The rest of us have to settle for what is known: how he has measured up against his competition.

Tazawa's done extremely well against corporate league hitters, which is exactly what he was supposed to do. One cannot discount his performance simply because the level of competition he faced was not that high.

That was the fallacy that led some major leaguers in 2000 to question the sanity level in Seattle when the Mariners spent 13.25 million dollars just to negotiate with Ichiro Suzuki. To some big leaguers on tour here that November, Suzuki wasn't worth it because he hadn't proved himself at the major league level.

There used to be a common misperception that Japan's pro leagues were on a minor league level and the stars here were thus not as good as those in the majors. However, the Central and Pacific leagues are less competitive only because the worst players here are nowhere good enough for the majors.

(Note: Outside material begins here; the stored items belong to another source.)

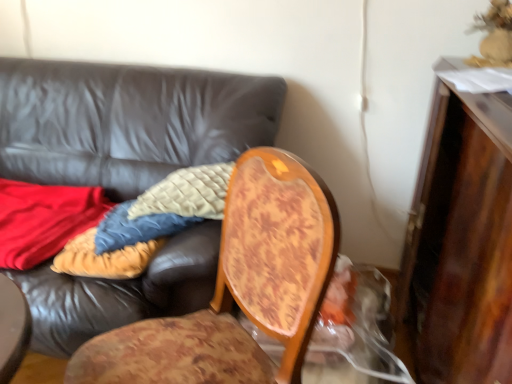
Question: Considering the relative sizes of wooden chair at center and wooden dresser at right in the image provided, is wooden chair at center shorter than wooden dresser at right?

Choices:
 (A) no
 (B) yes

Answer: (B)

Question: From the image's perspective, is wooden chair at center below wooden dresser at right?

Choices:
 (A) no
 (B) yes

Answer: (B)

Question: Does wooden chair at center come behind wooden dresser at right?

Choices:
 (A) no
 (B) yes

Answer: (B)

Question: Is wooden chair at center thinner than wooden dresser at right?

Choices:
 (A) yes
 (B) no

Answer: (A)

Question: Can you confirm if wooden chair at center is smaller than wooden dresser at right?

Choices:
 (A) yes
 (B) no

Answer: (A)

Question: In the image, is wooden dresser at right positioned in front of or behind leather couch at center?

Choices:
 (A) front
 (B) behind

Answer: (A)

Question: Based on their positions, is wooden dresser at right located to the left or right of leather couch at center?

Choices:
 (A) right
 (B) left

Answer: (A)

Question: In terms of width, does wooden dresser at right look wider or thinner when compared to leather couch at center?

Choices:
 (A) wide
 (B) thin

Answer: (B)

Question: Is wooden dresser at right spatially inside leather couch at center, or outside of it?

Choices:
 (A) outside
 (B) inside

Answer: (A)

Question: Looking at their shapes, would you say wooden dresser at right is wider or thinner than wooden chair at center?

Choices:
 (A) thin
 (B) wide

Answer: (B)

Question: In terms of height, does wooden dresser at right look taller or shorter compared to wooden chair at center?

Choices:
 (A) tall
 (B) short

Answer: (A)

Question: Is point (497, 238) positioned closer to the camera than point (117, 380)?

Choices:
 (A) closer
 (B) farther

Answer: (A)

Question: From the image's perspective, is wooden dresser at right above or below wooden chair at center?

Choices:
 (A) below
 (B) above

Answer: (B)

Question: Visually, is leather couch at center positioned to the left or to the right of wooden chair at center?

Choices:
 (A) left
 (B) right

Answer: (A)

Question: Is leather couch at center in front of or behind wooden chair at center in the image?

Choices:
 (A) behind
 (B) front

Answer: (A)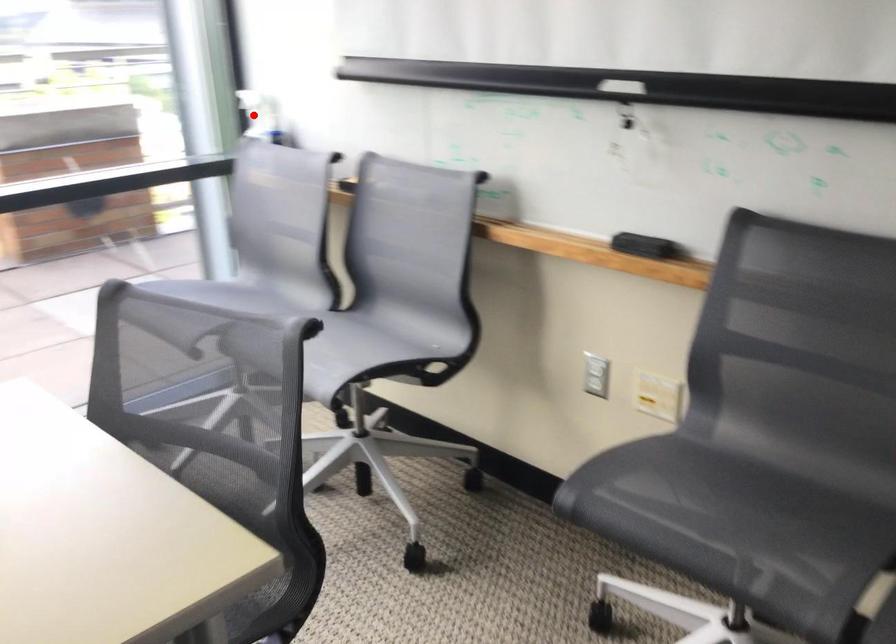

There is no upward ceiling to the possible quality of a player coming out of Asia's best leagues, although a player moving to a more competitive league will post less impressive numbers. Facing fewer weak players in a larger league, where you don't get to study up on them and beat them like a drum all season, it is no surprise that Japan's stars put up poorer numbers in the majors.

Ichiro has done remarkably well, but he is no exception to the rule. He lost 6 percent of his Japan batting average, 34 percent of his walks and 59 percent of his extra bases. Ichiro was so good he could shed a large chunk of offense and still be the best player on a major league team.

Success in Seattle was no real surprise because of Ichiro's history of sustained excellence under well-documented conditions. We knew who he hit off in Japan and the effects his park and league had on offensive production. Tazawa's track record is nowhere near as clear-cut.

Unlike the CL and PL, where many major league-caliber stars still play, the quality of corporate ball is constrained in the same way as the U.S. minors because the very best players move on. Although failure at the corporate league level would tend to disprove any notion Tazawa has star potential, his success is no proof of quality.

Tazawa was expected to be a top draft pick in Japan, causing one to question how other top-round pitchers his age have done here. The answer, surprisingly enough, is not very well.

Since 1983, 13 pitchers his age were signed as either first-round picks or amateur free agents. Seven failed to win 20 games in their entire careers, three have won 50 or more games, and only one can be considered a star. The lone success story belongs to the man who had a chance to go Tazawa's way in 1999, Koji Uehara. Instead, Uehara joined the Yomiuri Giants and won 112 games.

Now that the 33-year-old Uehara is likely joining Tazawa in the States for next season, it will be interesting to see which of the two ends up with the better major league career.

We all know who the Sox are pulling for.